Both sides of the entrance to RHS along the highway are covered in U.S. flags, 5,425 to be exact. Dubbed “Operation Patriot59” each flag represents 10 Americans who lost their lives in the Korean War, that’s 54,250 if you don’t feel like doing the math.

“Since this is the end of the school year and this is our last project of the year, we thought this would be a great way to give our cadets a visual image that they can take with them,” said RHS Naval Junior ROTC Senior Instructor Lt. Col. Scott Meehan. “They can read about it or watch videos on You Tube, but this means so much more, particularly since placing all these flags is a lot of hard work.”

With assistance from Meehan and Instructor Edward “Theo” Theodoro, cadets began Monday and had all of the flags in place by Thursday, Meehan said. The project is designed to bring attention to the men and women who gave the ultimate sacrifice in defense of our freedom and each year the RHS NJROTC plans to commemorate a different war.

“Since this year is the 65th anniversary of the Korean War,” Meehan said, “we chose Korea as the first one. Our goal is to eventually honor all of the men and women who gave their lives in service to this country.”

A total of 6,000 flags were either purchased or donated from various veterans groups in the area, Meehan said. Throughout the weekend, cadets will monitor the display and replace any flags that fall over.

“American flags should never be allowed to touch the ground,” he said, “and any flag that does will be replaced with a new flag.”

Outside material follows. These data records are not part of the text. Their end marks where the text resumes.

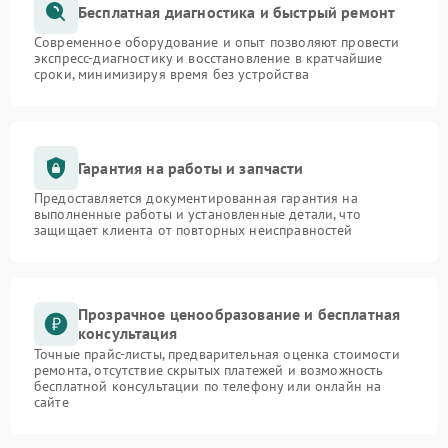
Бесплатная диагностика и быстрый ремонт
Современное оборудование и опыт позволяют провести
экспресс-диагностику и восстановление в кратчайшие
сроки, минимизируя время без устройства
Гарантия на работы и запчасти
Предоставляется документированная гарантия на
выполненные работы и установленные детали, что
защищает клиента от повторных неисправностей
Прозрачное ценообразование и бесплатная
консультация
Точные прайс-листы, предварительная оценка стоимости
ремонта, отсутствие скрытых платежей и возможность
бесплатной консультации по телефону или онлайн на
сайте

In addition, cadets hoisted a POW/MIA flag in remembrance of the 7,704 unaccounted-or Americans of the Korean War. Above that will fly a full-sized American flag that flew over the Capitol building in Washington, D.C., which was donated by U.S. Rep. Bradly Byrne’s office.

Since they began setting up the display on Monday, Meehan said, the response from the public has been overwhelming.

“People have been driving by honking and waving,” he said. “It’s just been incredible.”